FOGGIA - «Quei due uomini non li avevo mai visti prima. Poco prima che iniziasse la gara di trotto cui dovevo partecipare mi avvicinarono nei box e dissero: se oggi arrivi al traguardo, noi non ti facciamo arrivare a casa… Io sono un fantino professionista, da dieci anni è il mio lavoro, giro gli ippodromi di tutta Italia, spesso mi reco anche a quello di Castelluccio dei Sauri: quello che mi è successo qui, non mi è mai capitato in nessuna altra parte». Perché a Castelluccio il fantino campano L.V. dovette fare i conti con la «Società foggiana», la quarta mafia d’Italia che ha esteso i propri tentacoli anche al mondo dell’ippica per scommettere sulle corse dei cavalli, truccandole in modo da andare sul sicuro scommettendo sui piazzamenti, ossia primo, secondo e terzo arrivato. Quando c’era bisogno di ricorrere alle minacce, i mafiosi lo facevano avvertendo i fantini di non vincere. Come successe a due fantini che dovevano gareggiare il 19 ottobre 2017 all’ippodromo di Castelluccio dei Sauri, struttura destinata alle corse di trotto inaugurata nel ’95, dotata di 1300 posti per il pubblico di cui 900 a sedere, 200 box, pista di mille metri che ospita competizioni anche di livello nazionale.
L. V. fantino campano ha rivissuto e raccontato l’ultimatum ricevuto («non devi arrivare al traguardo») nell’ultima udienza della tranche foggiana del processo «Decimabis» in corso davanti alla sezione collegiale del Tribunale dauno. Sono tredici gli imputati in attesa di giudizio dal 21 dicembre 2021 accusati a vario titolo di mafia, quattro estorsioni, un tentativo di estorsione, due contestazioni di usura, uno di turbativa d’asta.
Altri ventotto coimputati sono stati giudicati con rito abbreviato e condannati a 203 anni di reclusione in primo grado dal gup di Bari il 18 ottobre 2022. Di tentata estorsione ai danni dei fantini V.L. e R.G. (con l’aggravante della mafiosità contestata dalla Dda sia per i metodi usati sia per aver agito per agevolare la «Società foggiana») risponde Marco Gelormini, foggiano di 36 anni, in concorso con Alessandro Aprile, Francesco Tizzano e Emilio Ivan D’Amato che sono stati condannati a ottobre scorso nel giudizio abbreviato.
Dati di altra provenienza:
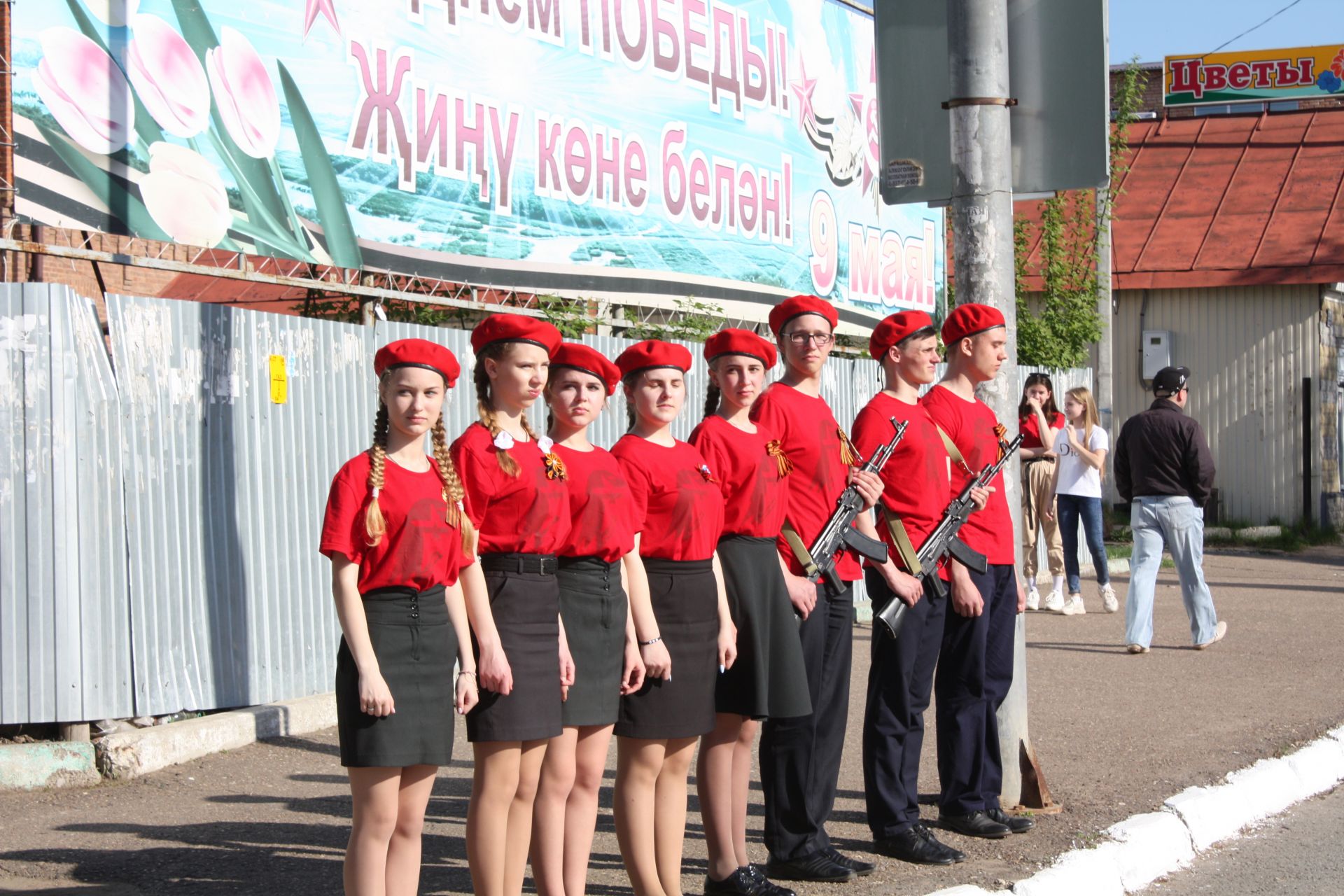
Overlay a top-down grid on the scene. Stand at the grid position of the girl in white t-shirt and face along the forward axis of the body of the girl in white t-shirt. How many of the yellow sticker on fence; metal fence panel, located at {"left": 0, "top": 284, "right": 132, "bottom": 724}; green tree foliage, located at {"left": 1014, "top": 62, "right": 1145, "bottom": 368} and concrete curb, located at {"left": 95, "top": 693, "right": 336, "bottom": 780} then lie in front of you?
3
Gelormini fu arrestato il 16 novembre 2020 nella prima parte del blitz «Decimabis»: è a piede libero e respinge le accuse che poggiano su intercettazioni: è difeso dagli avvocati Paolo D’Ambrosio e Massimo Garruto.
Rispondendo alle domande del pm e difensori di Gelormini, il fantino campano ha detto di conoscere l’imputato da anni quale appassionato di cavalli e di corse, quindi talvolta si incrociano agli ippodromi; poi ha parlato delle minacce ricevute da due sconosciuti il primo pomeriggio del 19 ottobre 2017. «Ero nei box in attesa di prendere parte alla corsa» il racconto di L.V. «quando fui chiamato in disparte da due persone che non conoscevo, e che dopo quel giorno non ho più rivisto; parlavano con accento pugliese. Dopo aver avuto conferma su chi fossi, mi intimarono di non arrivare al traguardo altrimenti non mi avrebbero fatto arrivare a casa. Risposi di non poterlo fare, che quello era il mio lavoro: mi strattonarono, alzarono la voce, ribadirono le minacce perché non mi piazzassi ai primi tre posti, e si allontanarono. Subito informai la direzione di gara» (il presidente di giuria è stato sentito in aula nell’udienza del 18 gennaio) «e la corsa fu sospesa: arrivarono i Carabinieri e fui interrogato. Ricordo - ha concluso il fantino - d’aver incontrato quel pomeriggio il mio collega G.R. che mi disse d’essere stato minacciato anche lui». Verrà interrogato nella prossima udienza.